Urgent considerations
See Differentials for more details
Pituitary apoplexy
A rare syndrome caused by infarction or hemorrhage (with or without infarction) of, in most cases, a preexisting pituitary adenoma. The resultant mass expands rapidly and compresses neighboring structures. The peak incidence of pituitary apoplexy is in the fifth decade of life, although it can affect all age groups. It most commonly occurs in patients with large macroadenomas, but can occur in tumors of any size, or other lesions (e.g., a Rathke cleft cyst, sellar tuberculoma, hypophysitis, pituitary abscess, or craniopharyngioma).[29] Pituitary apoplexy can also occur in normal pituitary tissue, during the peri- or postpartum period, as a consequence of hypovolemic shock (Sheehan syndrome).[29]
In about 80% of cases, pituitary apoplexy is the presenting symptom of an undiagnosed tumor, particularly a nonfunctional macroadenoma.[33]
Pituitary apoplexy usually presents with sudden onset of headache, visual loss, nausea and vomiting, cranial nerve palsies, hemiparesis, and impaired pituitary function. If the hemorrhage breaks into the subarachnoid space, pituitary apoplexy can be accompanied by meningeal irritation, neck stiffness, and photophobia. Severe hypotension and shock due to secondary adrenal deficiency (as a result of adrenocorticotropic hormone deficiency) may occur.

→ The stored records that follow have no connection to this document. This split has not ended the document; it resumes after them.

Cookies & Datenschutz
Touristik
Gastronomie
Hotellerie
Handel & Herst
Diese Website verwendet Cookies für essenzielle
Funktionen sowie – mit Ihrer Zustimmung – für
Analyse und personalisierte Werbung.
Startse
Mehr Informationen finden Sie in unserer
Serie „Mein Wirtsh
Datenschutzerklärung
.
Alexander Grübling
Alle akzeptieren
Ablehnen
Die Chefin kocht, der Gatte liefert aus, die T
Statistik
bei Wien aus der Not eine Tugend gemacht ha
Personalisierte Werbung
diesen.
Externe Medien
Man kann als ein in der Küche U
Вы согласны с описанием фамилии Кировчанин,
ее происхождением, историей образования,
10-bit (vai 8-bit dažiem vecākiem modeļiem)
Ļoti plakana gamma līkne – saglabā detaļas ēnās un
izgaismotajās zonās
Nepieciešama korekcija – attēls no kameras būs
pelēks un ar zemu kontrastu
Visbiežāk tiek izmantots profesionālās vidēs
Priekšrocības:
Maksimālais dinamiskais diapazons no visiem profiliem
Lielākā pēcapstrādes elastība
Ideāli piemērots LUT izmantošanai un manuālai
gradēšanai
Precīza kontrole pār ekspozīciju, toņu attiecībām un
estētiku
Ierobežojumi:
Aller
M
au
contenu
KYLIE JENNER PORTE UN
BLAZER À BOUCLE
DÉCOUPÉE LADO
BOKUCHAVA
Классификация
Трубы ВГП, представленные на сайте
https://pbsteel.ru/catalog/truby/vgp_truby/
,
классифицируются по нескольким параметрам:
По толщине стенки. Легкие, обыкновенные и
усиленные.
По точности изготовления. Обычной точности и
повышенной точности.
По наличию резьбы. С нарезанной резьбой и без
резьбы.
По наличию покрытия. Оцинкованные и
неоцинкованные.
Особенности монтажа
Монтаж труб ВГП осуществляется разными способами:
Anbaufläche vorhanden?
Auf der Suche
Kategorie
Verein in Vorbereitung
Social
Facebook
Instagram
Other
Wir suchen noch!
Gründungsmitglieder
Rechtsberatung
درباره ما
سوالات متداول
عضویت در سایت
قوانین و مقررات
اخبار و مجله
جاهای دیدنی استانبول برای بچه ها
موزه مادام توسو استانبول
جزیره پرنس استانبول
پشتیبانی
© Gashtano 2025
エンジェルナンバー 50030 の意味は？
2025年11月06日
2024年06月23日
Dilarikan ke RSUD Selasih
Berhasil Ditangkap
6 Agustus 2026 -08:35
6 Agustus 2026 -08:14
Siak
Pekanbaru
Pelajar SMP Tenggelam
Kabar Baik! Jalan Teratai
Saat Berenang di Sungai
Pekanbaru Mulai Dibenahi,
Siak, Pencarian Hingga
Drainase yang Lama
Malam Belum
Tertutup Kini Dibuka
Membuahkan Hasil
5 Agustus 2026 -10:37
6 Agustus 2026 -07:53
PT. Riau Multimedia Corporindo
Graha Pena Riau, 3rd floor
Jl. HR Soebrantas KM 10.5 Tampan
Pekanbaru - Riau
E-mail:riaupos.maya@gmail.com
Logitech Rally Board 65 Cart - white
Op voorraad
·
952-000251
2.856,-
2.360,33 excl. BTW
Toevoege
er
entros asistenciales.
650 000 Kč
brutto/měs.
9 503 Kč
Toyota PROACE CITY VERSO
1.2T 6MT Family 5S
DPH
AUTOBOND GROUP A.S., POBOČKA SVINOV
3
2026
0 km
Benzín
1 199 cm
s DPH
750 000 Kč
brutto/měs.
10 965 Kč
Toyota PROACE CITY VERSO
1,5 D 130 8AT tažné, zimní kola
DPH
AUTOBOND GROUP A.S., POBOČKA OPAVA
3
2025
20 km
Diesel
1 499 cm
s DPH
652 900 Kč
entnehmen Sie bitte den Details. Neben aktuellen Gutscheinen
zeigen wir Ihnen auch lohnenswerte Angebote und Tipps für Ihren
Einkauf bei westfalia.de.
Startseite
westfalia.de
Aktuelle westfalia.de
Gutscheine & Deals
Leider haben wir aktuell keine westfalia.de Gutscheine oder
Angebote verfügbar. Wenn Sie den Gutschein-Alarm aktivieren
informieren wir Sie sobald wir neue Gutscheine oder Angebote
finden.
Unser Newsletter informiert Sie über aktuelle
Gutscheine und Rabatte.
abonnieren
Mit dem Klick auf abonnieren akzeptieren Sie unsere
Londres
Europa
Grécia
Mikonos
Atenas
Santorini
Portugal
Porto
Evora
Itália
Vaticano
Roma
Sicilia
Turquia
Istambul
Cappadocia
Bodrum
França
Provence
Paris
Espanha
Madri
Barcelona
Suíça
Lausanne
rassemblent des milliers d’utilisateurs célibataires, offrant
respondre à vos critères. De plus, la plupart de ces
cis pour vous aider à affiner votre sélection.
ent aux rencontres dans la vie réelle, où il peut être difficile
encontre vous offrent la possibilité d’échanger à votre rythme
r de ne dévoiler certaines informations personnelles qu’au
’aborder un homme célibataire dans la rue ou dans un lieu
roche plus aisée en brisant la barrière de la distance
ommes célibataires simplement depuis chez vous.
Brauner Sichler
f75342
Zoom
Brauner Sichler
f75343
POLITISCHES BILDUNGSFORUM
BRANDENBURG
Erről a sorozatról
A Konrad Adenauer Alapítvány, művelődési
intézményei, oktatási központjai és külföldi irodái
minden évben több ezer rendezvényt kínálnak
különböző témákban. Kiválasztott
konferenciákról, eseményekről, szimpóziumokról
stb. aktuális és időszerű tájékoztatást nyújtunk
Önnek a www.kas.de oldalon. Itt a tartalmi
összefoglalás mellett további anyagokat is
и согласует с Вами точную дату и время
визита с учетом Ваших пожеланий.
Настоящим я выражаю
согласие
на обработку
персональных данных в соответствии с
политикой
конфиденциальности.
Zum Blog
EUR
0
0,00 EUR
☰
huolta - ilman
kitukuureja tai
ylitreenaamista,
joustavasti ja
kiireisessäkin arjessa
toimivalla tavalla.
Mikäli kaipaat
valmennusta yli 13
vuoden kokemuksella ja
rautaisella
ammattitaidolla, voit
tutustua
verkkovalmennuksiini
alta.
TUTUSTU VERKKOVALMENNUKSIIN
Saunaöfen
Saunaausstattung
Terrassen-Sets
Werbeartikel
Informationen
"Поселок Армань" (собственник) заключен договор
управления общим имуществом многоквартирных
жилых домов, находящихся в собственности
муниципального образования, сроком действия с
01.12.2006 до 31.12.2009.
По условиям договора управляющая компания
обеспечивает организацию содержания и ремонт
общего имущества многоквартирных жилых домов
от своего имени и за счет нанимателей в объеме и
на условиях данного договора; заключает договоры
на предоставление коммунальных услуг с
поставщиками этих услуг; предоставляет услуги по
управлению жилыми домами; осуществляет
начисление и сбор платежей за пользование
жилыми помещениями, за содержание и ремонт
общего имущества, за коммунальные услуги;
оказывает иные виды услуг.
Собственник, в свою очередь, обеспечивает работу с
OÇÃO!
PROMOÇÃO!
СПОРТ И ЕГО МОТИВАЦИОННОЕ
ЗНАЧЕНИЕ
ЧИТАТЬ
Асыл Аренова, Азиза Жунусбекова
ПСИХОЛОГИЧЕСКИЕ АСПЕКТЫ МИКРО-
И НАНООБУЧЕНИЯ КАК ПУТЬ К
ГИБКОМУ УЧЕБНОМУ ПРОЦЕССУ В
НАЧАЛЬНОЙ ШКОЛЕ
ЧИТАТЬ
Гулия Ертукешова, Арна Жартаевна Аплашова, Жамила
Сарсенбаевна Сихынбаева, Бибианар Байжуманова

Supportive therapy with intravenous fluids and corticosteroids (dexamethasone 2-16 mg/day) results in clinical improvement in many patients. Transsphenoidal surgical decompression of the tumor can be undertaken within 24 to 48 hours of onset, in cases where conservative treatment is unsuccessful or in the presence of progressive vision loss and/or cranial neuropathy. Long-term follow-up to treat any residual tumor and/or pituitary dysfunction is required.[34]
Acute chiasmal compression
In any patient with a pituitary mass and evidence of acute chiasmal compression (sudden visual-field defects, oculomotor palsies), immediate transsphenoidal surgical decompression should be considered, with intravenous fluids and corticosteroids if anterior pituitary insufficiency is suspected. Bromocriptine may be tried before surgery in patients with a large prolactinoma.
Secondary adrenal insufficiency
Any patient with a pituitary mass, and any other patient where anterior pituitary insufficiency should be presumed, may have secondary adrenal insufficiency. Patients with suspected insufficiency and/or adrenal crisis should be given corticosteroids and intravenous fluids (to correct hypotension and dehydration); glucose should be given when necessary to correct hypoglycemia.
Pituitary abscess
Should be suspected in a patient with fever, headache, meningismus, and a known pituitary adenoma. The preferred management is surgical drainage by a transsphenoidal approach, with intravenous antibiotic therapy, and corticosteroid replacement if anterior pituitary insufficiency is suspected.